→ YOUR ASSIGNMENT
Express the records as a JSON list of strings, one string per line, with blank lines dropped and the pictures left out.

Collected data:
[Start of Attachment]
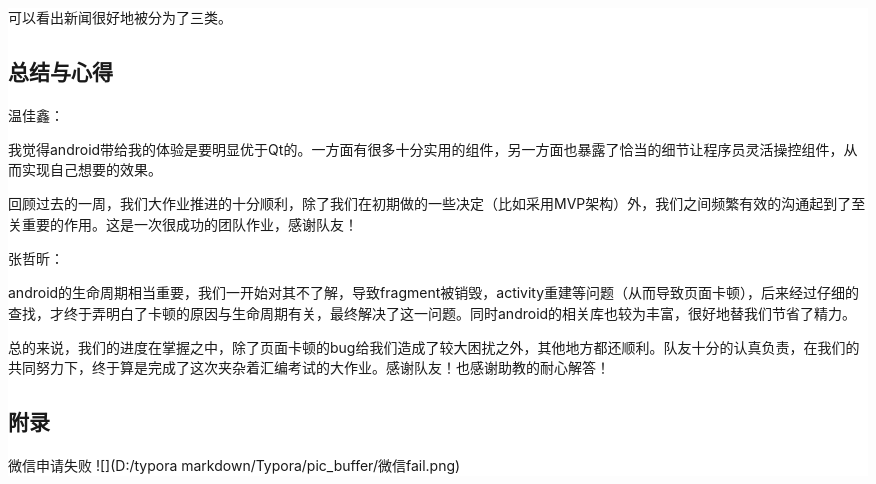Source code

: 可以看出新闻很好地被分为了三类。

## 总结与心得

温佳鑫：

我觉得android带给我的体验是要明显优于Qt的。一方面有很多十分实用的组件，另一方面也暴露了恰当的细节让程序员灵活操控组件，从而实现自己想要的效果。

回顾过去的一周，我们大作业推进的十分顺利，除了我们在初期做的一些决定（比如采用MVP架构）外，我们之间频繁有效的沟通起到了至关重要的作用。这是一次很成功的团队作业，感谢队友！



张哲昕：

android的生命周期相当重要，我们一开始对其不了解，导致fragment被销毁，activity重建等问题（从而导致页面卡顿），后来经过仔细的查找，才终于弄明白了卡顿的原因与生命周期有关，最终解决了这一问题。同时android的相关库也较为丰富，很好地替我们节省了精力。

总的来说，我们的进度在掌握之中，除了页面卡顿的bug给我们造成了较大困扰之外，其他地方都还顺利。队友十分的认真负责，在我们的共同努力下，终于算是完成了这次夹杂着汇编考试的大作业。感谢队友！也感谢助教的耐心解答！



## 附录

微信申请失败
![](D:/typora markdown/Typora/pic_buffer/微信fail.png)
[End of Attachment]
→ WRITTEN ANSWER
[
  "Source code",
  ": 可以看出新闻很好地被分为了三类。",
  "## 总结与心得",
  "温佳鑫：",
  "我觉得android带给我的体验是要明显优于Qt的。一方面有很多十分实用的组件，另一方面也暴露了恰当的细节让程序员灵活操控组件，从而实现自己想要的效果。",
  "回顾过去的一周，我们大作业推进的十分顺利，除了我们在初期做的一些决定（比如采用MVP架构）外，我们之间频繁有效的沟通起到了至关重要的作用。这是一次很成功的团队作业，感谢队友！",
  "张哲昕：",
  "android的生命周期相当重要，我们一开始对其不了解，导致fragment被销毁，activity重建等问题（从而导致页面卡顿），后来经过仔细的查找，才终于弄明白了卡顿的原因与生命周期有关，最终解决了这一问题。同时android的相关库也较为丰富，很好地替我们节省了精力。",
  "总的来说，我们的进度在掌握之中，除了页面卡顿的bug给我们造成了较大困扰之外，其他地方都还顺利。队友十分的认真负责，在我们的共同努力下，终于算是完成了这次夹杂着汇编考试的大作业。感谢队友！也感谢助教的耐心解答！",
  "## 附录",
  "微信申请失败",
  "![](D:/typora markdown/Typora/pic_buffer/微信fail.png)"
]